* Requirement 1 *
According to the pull request page, what does this pull request set to None?
* Requirement 2 *
Write out the pull request page word for word, from "This PR fixes" up to and including "Who can review?".

[Qwen] avoid creating attention masks when there is no padding #12987

kashif · 2026-01-16T14:25:25Z

What does this PR do?

This pull request sets all ones masks to None.

Before submitting

This PR fixes a typo or improves the docs (you can dismiss the other checks if that's the case).
Did you read the contributor guideline?
Did you read our philosophy doc (important for complex PRs)?
Was this discussed/approved via a GitHub issue or the forum? Please add a link to it if that's the case.
Did you make sure to update the documentation with your changes? Here are the
documentation guidelines, and
here are tips on formatting docstrings.
Did you write any new necessary tests?

Who can review?

Anyone in the community is free to review the PR once the tests have passed. Feel free to tag
members/contributors who may be interested in your PR.

HuggingFaceDocBuilderDev · 2026-01-16T14:36:33Z

The docs for this PR live here. All of your documentation changes will be reflected on that endpoint. The docs are available until 30 days after the last update.

sayakpaul

Thanks!

Could you update with the following things?

Shed light into what caused the speed regression
Add a test with masks in the compilation tests here
Do a before and after comparison in the outputs with the PR

kashif · 2026-01-16T15:18:21Z

will do!

Pixel coordinate tracking data
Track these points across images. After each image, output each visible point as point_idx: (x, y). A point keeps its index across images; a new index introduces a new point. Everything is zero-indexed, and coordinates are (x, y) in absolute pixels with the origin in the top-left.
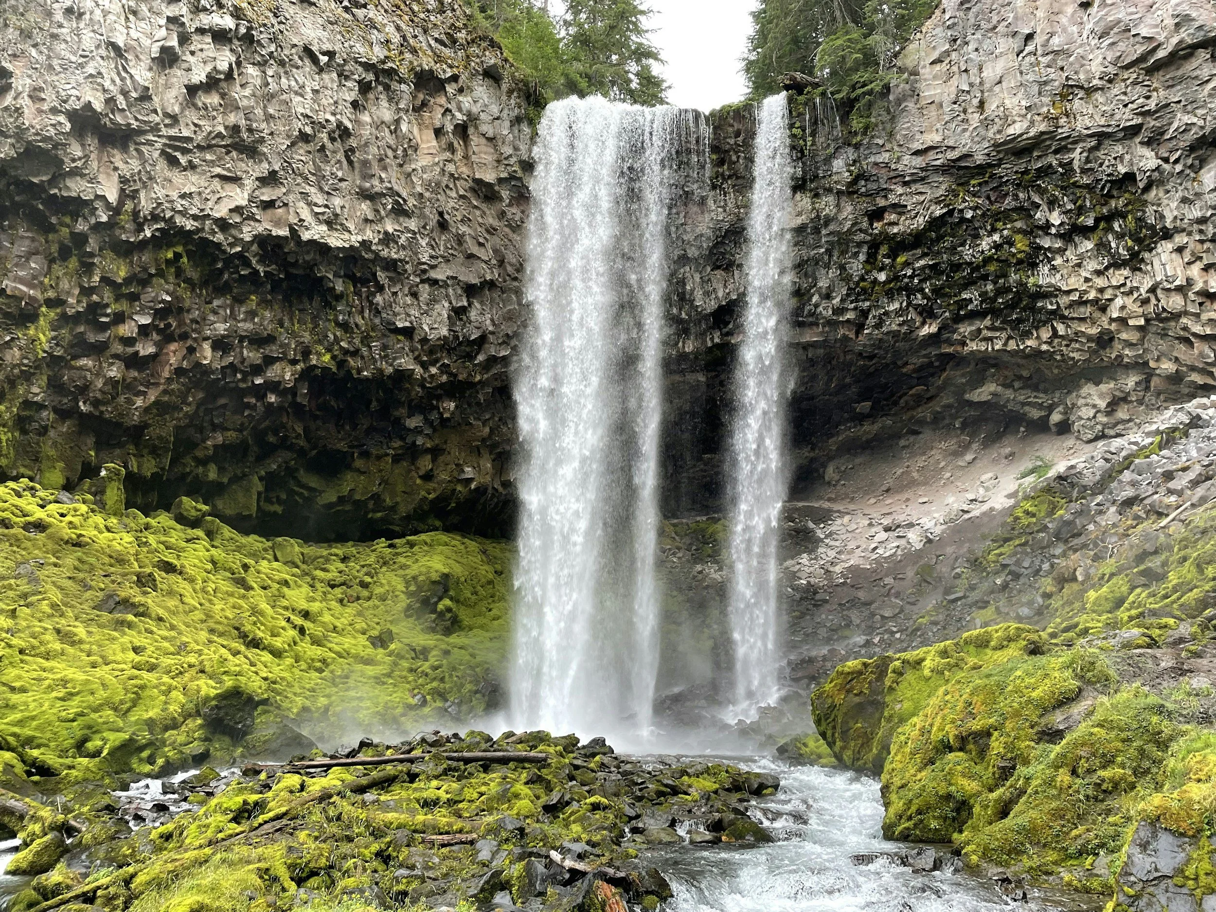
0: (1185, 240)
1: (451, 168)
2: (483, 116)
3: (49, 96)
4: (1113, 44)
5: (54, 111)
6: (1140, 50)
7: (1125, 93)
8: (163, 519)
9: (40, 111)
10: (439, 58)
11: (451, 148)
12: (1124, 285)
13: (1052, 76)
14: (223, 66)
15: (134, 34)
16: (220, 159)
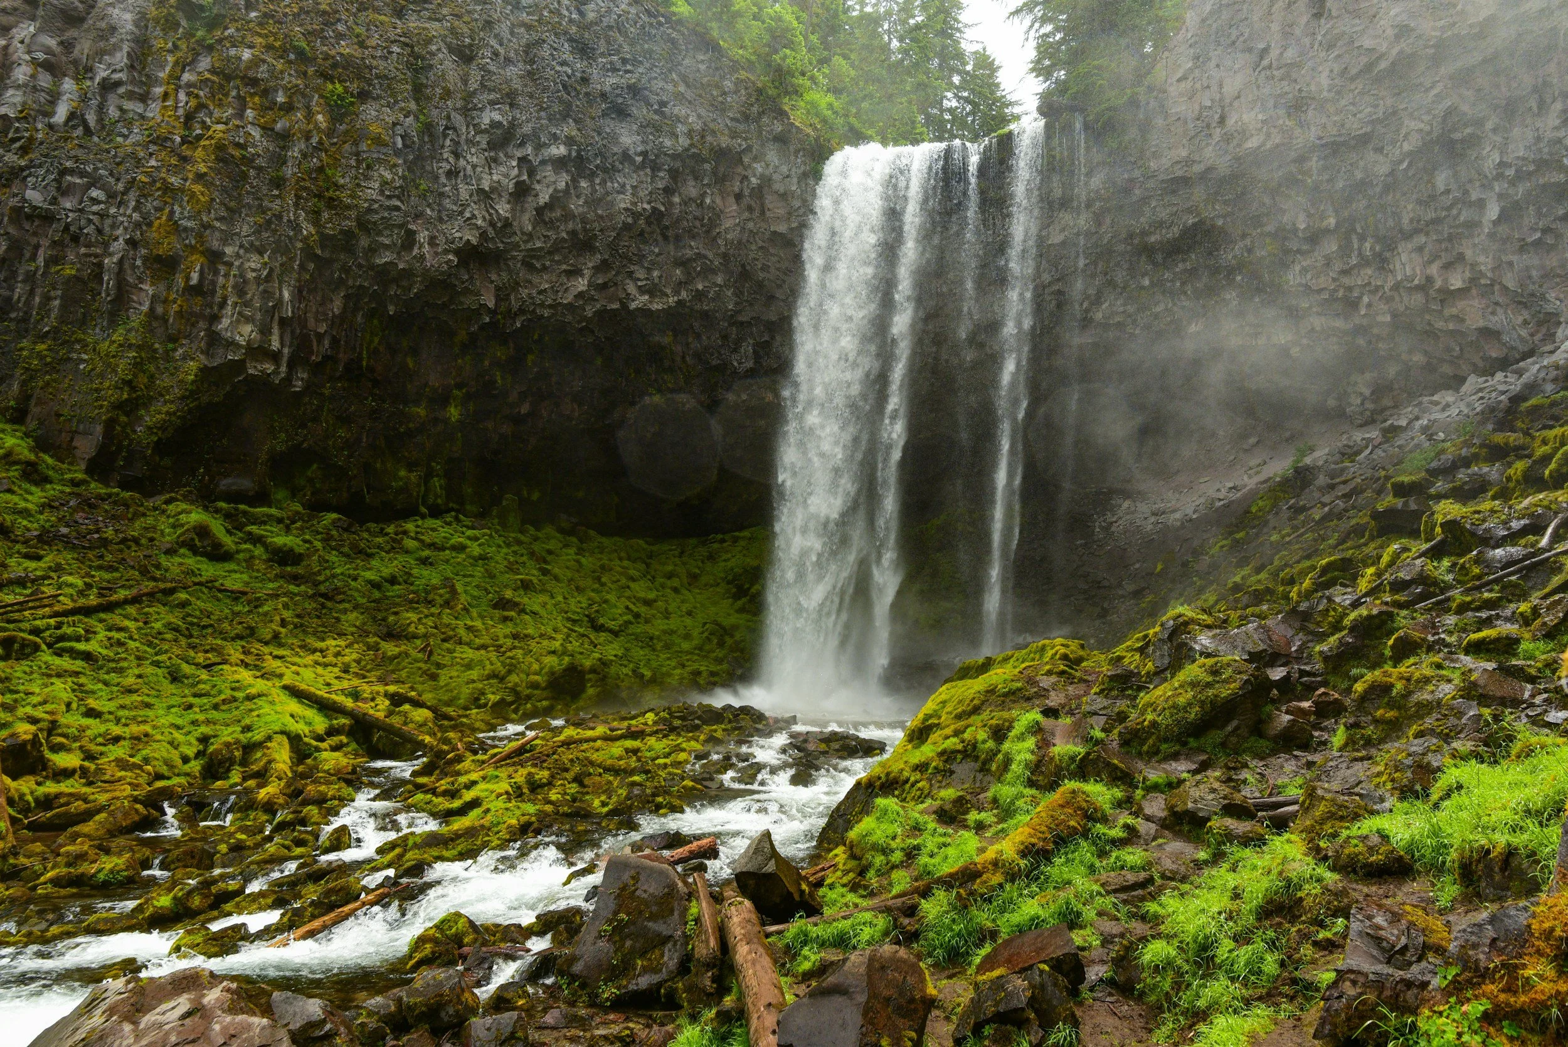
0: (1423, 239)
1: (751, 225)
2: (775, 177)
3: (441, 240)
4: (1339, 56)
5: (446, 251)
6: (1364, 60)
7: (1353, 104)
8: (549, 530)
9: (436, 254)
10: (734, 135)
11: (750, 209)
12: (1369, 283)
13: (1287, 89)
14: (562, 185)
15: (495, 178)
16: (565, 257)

...

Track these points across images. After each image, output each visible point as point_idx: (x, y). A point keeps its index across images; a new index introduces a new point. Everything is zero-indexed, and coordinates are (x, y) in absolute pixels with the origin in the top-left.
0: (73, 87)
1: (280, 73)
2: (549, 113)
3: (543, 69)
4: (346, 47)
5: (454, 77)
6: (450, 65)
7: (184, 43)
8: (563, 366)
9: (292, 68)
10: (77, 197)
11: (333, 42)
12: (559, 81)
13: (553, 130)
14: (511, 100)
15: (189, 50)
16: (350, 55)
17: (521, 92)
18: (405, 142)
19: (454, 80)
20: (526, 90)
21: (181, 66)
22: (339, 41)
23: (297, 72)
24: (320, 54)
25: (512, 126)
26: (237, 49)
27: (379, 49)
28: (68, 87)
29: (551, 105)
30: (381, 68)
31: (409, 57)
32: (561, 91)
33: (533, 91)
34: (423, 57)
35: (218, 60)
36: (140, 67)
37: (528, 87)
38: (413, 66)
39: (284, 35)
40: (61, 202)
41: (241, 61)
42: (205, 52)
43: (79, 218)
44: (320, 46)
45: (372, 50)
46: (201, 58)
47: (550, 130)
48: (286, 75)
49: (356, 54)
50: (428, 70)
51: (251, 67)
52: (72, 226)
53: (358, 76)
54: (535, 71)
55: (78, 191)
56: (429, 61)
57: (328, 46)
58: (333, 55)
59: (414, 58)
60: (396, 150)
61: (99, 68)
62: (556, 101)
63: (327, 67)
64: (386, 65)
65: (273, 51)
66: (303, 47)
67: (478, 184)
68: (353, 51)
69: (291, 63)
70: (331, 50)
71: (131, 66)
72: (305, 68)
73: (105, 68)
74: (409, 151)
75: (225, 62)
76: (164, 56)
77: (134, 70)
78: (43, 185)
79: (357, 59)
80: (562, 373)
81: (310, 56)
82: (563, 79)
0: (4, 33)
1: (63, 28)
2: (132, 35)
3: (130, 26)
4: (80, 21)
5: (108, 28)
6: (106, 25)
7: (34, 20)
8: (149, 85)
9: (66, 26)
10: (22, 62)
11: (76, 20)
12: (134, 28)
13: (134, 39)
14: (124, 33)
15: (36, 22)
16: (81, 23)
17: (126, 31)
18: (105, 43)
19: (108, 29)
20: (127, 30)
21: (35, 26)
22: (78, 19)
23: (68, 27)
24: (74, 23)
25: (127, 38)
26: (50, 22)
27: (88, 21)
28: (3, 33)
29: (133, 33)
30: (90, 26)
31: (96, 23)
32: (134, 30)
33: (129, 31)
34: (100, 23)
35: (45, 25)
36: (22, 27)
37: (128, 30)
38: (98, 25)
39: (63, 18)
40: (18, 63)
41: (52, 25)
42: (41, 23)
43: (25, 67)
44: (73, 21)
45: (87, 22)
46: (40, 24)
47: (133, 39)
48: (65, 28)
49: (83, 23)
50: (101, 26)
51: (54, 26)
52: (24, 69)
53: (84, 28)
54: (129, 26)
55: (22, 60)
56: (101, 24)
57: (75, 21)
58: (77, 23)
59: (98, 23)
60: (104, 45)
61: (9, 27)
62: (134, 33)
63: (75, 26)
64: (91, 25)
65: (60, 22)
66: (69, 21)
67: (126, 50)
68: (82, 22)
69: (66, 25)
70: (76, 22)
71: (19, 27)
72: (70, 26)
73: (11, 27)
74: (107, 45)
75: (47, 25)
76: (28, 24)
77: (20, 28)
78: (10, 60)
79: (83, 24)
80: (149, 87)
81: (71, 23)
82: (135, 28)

* Expected output 1 *
All ones masks.

* Expected output 2 *
This PR fixes a typo or improves the docs (you can dismiss the other checks if that's the case).
Did you read the contributor guideline?
Did you read our philosophy doc (important for complex PRs)?
Was this discussed/approved via a GitHub issue or the forum? Please add a link to it if that's the case.
Did you make sure to update the documentation with your changes? Here are the
documentation guidelines, and
here are tips on formatting docstrings.
Did you write any new necessary tests?

Who can review?